Zijn opvolgers waren asjkenazische opperrabbijnen waaronder:
Rabbi Arje Leib Breslau, (geb. 1741-overl. 1809) schrijver van het responsawerk Pné Arjé dat in 1790 werd gepubliceerd. Het zou meer dan 200 jaar duren voor dat opnieuw in Nederland dergelijke literatuur zou verschijnen, n.l. van diens verre opvolger rabbijn R. Evers (Wasjaf werafa, 4 delen), van de Haagse rabbijn P.A. Meijers, Den Haag / Antwerpen (Nachalat Pinchas, 2 delen; Diwree Pinchas, 2 delen), opperrabbijn A. Schuster (Edoet Aharon) en opperrabbijn M. Just (Imré Meir). In 2010 publiceerde Meijers een fraaie, veel uitvoeriger, heruitgave van Pne Arjé, die ook online staat bij HebrewBooks.org.
Dr. Joseph Isaacsohn, opperrabbijn van 1850 tot 1871; schoonzoon van Dr Jacob Ettlinger, de opperrabbijn van Altona en leider van de Duitse neo-orthodoxie.
Dr. Bernhard Löbel Ritter
Geboren in Reinersdorf, Pruisen, in 1920 tot Nederlander genaturaliseerd. Hij werd vanuit Breslau benoemd in 1884. In zijn tijd, de eerste twee decennia van de twintigste eeuw, de enige niet-Nederlandse opperrabbijn, en een eigenzinnige geleerde van internationaal formaat. Stelde strenge eisen aan de ritueel-Joodse slacht en botste met progressieve (bestuurs)leden van zijn Gemeente. Vertrok gedesillusioneerd naar Antwerpen, waar hij overleed en werd begraven op de begraafplaats Machzike Hadas te Putte (NB).
A.B.N. Davids (kijk ook hier voor biografische gegevens over OR Davids en in de meidagen van 1940 door het Duitse bombardement op Rotterdam vernietigde sjoels). De in de oorlog in Bergen-Belsen omgekomen opperrabbijn naar wie het plein is genoemd waaraan de huidige synagoge is gevestigd.
Sinds zijn komst naar Rotterdam trachtte hij door middel van cursussen het religieuze peil qua kennis te verhogen. Davids was, in tegenstelling tot zijn voorganger Ritter, een zionistische opperrabbijn.

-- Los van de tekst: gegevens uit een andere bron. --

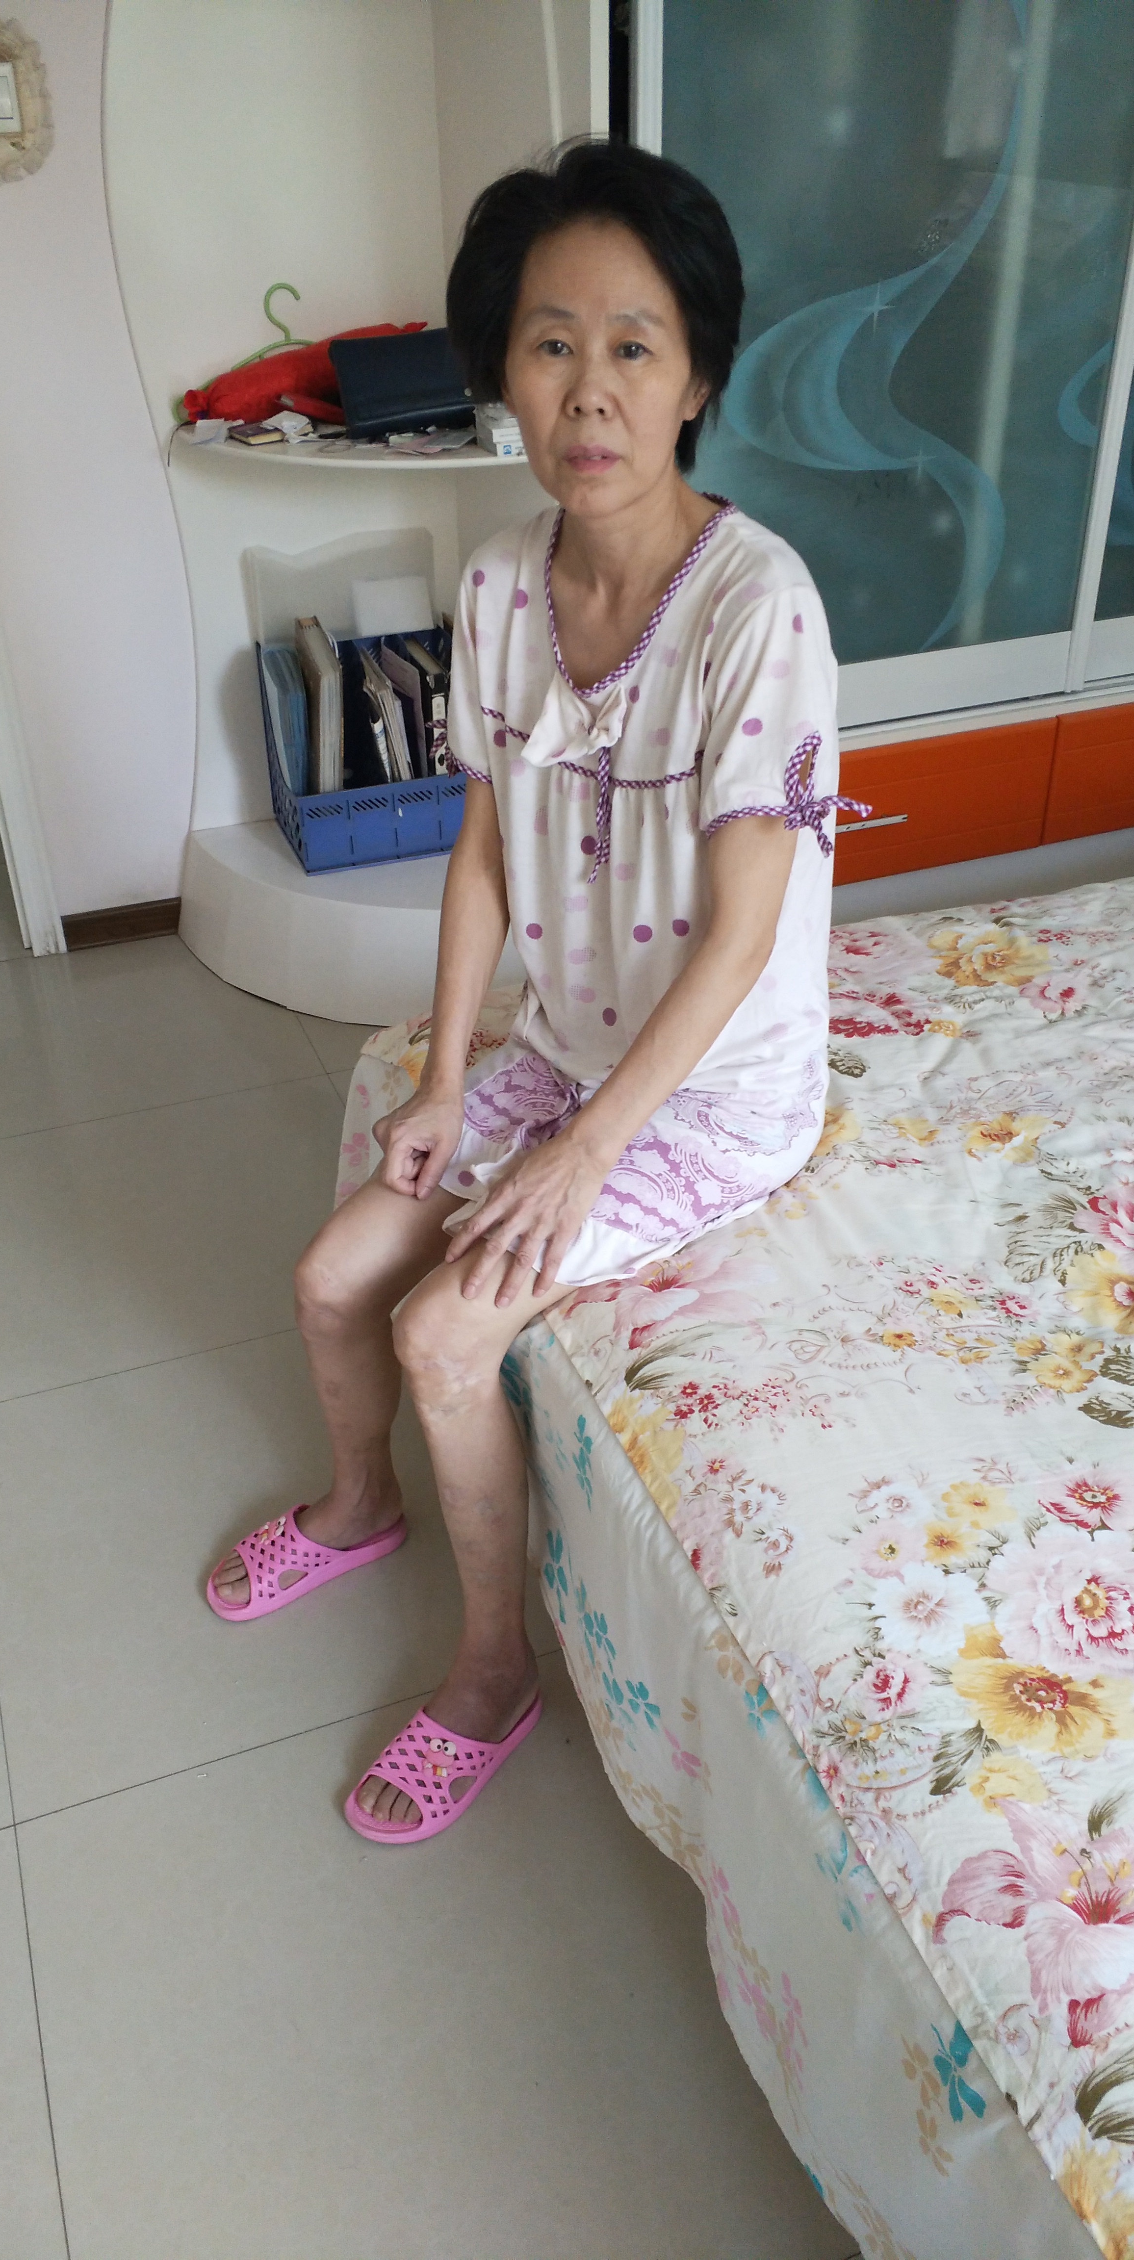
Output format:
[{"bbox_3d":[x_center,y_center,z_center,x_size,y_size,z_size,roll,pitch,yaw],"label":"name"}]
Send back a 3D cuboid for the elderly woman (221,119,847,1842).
[{"bbox_3d":[-0.078,-0.090,1.320,0.470,1.330,0.700,26,40,37],"label":"elderly woman"}]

Lou (Levi) Vorst, (opper)rabbijn van Rotterdam van 1945 tot zijn vertrek naar Israel in 1971. Voor de oorlog was Vorst hoofd van het Joodse onderwijs in de havenstad. Geen van de leden van het rabbinaat van Rotterdam had de oorlog overleefd. Rabbijn Mordechai Cohen was in het begin van de oorlog overleden. De opperrabbijn Davids en rabbijn Landau, de halachische expert, waren omgekomen.

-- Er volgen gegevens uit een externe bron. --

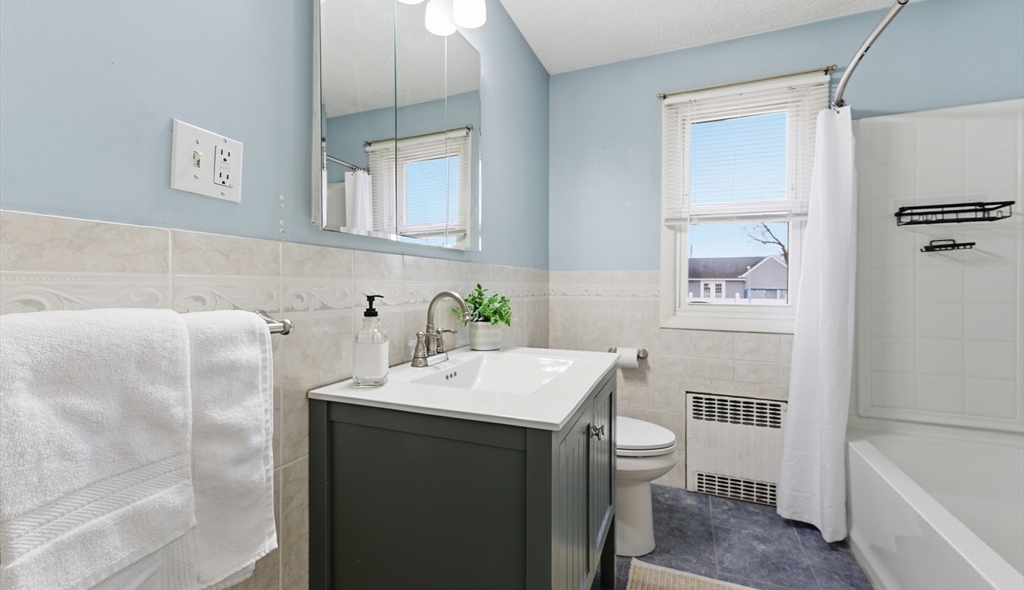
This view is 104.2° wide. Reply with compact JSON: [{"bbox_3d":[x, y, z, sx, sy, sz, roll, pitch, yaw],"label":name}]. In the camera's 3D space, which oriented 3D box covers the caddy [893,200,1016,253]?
[{"bbox_3d":[1.880,-0.288,1.712,0.300,0.205,0.140,1,1,24],"label":"caddy"}]

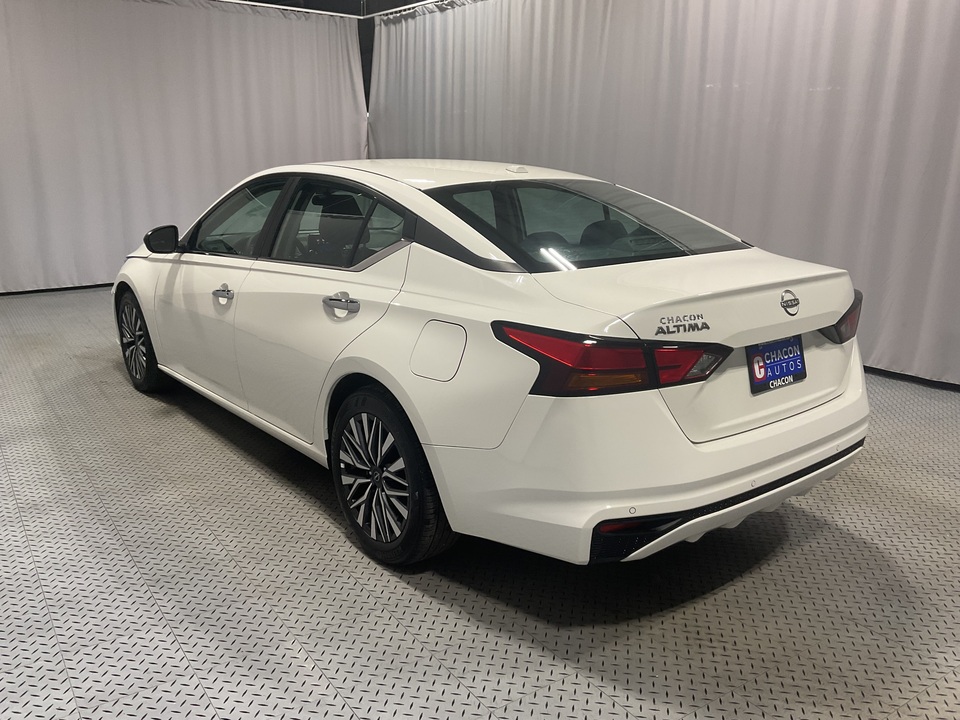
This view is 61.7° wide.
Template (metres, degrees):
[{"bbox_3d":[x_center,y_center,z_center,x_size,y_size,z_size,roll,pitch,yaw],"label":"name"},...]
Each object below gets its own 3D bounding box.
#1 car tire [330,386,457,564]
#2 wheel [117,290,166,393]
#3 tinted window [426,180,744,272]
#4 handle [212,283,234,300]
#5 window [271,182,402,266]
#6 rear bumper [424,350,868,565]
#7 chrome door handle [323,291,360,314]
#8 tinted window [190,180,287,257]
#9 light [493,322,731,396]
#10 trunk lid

Op Vorst rustte de taak het rabbinaat op zich te nemen en het Joods-religieuze leven opnieuw op te bouwen.
Vorst vormt een spil in een rabbijnenfamilie. De Rotterdamse opperrabbijn is de vader van de Amsterdams/Amstelveense rabbijn Ies Vorst en grootvader van Jehoeda Vorst, sinds 1999 in Rotterdam. De Haagse rabbijn Shmuel Katzman en rabbijn Mendel Levine in Nijmegen zijn schoonzonen van Ies Vorst. In Utrecht was zijn zwager J. van Gelder de rabbijn van de Joodse Gemeente Utrecht. Rabbijn I. van Gelder van Den Haag was een oom van opperrabbijn Vorst.

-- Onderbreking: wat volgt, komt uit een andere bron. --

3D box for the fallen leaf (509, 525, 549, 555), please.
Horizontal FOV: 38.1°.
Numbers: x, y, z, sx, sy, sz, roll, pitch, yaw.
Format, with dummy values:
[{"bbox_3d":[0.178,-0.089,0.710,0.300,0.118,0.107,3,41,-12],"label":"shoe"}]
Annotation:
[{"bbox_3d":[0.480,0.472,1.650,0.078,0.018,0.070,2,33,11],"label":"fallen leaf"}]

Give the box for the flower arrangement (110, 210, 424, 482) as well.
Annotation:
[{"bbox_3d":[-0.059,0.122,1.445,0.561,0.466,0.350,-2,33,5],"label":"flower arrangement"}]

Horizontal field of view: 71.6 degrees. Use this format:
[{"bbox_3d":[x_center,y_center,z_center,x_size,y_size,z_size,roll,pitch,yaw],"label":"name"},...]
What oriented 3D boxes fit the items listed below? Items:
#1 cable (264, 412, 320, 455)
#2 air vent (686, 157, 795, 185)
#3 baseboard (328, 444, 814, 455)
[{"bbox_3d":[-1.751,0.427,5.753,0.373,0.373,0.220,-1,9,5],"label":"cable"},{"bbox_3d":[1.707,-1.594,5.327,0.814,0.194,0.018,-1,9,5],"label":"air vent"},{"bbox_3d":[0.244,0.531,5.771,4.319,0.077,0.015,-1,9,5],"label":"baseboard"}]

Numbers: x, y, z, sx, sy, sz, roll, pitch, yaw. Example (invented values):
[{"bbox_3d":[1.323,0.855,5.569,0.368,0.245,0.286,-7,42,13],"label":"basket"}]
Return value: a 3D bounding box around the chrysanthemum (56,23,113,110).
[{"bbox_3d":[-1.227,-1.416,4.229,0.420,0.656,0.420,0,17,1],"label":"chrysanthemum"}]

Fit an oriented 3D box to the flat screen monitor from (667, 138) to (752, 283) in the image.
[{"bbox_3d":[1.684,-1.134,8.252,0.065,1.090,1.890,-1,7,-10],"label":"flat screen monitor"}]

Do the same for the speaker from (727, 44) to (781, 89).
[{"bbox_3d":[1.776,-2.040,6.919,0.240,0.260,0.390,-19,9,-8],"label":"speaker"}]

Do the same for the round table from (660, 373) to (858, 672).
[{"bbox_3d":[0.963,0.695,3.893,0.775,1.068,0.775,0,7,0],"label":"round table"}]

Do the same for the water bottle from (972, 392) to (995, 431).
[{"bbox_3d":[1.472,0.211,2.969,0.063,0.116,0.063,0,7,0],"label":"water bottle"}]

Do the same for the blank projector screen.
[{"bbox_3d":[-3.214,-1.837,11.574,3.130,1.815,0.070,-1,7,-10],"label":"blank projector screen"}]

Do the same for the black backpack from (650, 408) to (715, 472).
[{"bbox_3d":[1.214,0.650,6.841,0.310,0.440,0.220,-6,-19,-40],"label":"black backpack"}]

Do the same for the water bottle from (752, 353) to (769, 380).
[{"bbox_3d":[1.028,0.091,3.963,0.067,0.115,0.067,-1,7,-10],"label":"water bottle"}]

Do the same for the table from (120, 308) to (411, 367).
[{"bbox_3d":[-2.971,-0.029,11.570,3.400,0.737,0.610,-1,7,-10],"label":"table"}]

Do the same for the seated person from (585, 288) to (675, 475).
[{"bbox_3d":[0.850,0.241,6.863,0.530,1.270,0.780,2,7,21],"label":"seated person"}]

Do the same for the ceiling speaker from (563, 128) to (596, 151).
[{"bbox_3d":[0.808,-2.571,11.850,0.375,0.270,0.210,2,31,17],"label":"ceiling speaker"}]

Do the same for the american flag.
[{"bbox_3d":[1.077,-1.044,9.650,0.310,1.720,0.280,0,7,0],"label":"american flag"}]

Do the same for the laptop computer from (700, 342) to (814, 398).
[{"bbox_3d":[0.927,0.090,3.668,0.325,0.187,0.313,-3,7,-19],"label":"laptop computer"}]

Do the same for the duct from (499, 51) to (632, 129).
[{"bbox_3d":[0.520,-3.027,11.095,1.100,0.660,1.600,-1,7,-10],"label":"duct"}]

Naar opperrabbijn Vorst werd een kade op de Kop van Zuid vernoemd, vlakbij de plaats waarvandaan de Rotterdamse Joden, waaronder ook Vorst met zijn gezin, vanuit een loods naar het doorgangskamp Westerbork werden afgevoerd.
Jaarlijks herdacht
Voor de overleden opperrabbijnen en rabbijnen wordt in Rotterdam jaarlijks een jizkor (herdenkingsgebed) uitgesproken op de sjabbat voor Sjawoe’ot (Wekenfeest) en de sjabbat voor Tisja be’Aw (9 aw).
Daarnaast, en dat is waarschijnlijk uniek in de wereld, wordt op die twee sjabbatdagen een Jizkor gezegd voor een tiental rabbijnen en hun gemeenten, die omkwamen in de periode 1347-1349, de tijd van de Zwarte Dood, een pestepidemie die in West Europa aan de Joden werd toegeschreven en waardoor hele Joodse gemeenschappen de dood vonden. De rabbijnen en hun lotgenoten leefden in onder meer Oppenheim, Würzburg, Rothenburg, Frankfurt, Straatsburg, Erfurt, Kremz, Keulen, Passau, Halle, Esslingen, Mühlhausen, Nordhausen, Bazel en Zürich. De bekendste genoemde rabbijnen zijn rabbi Mozes uit Zürich (auteur van een commentaar op Sefer Mitswot Katan), en rabbi Alexander Hakoheen uit Erfurt (auteur van het halachisch werk Agoeda).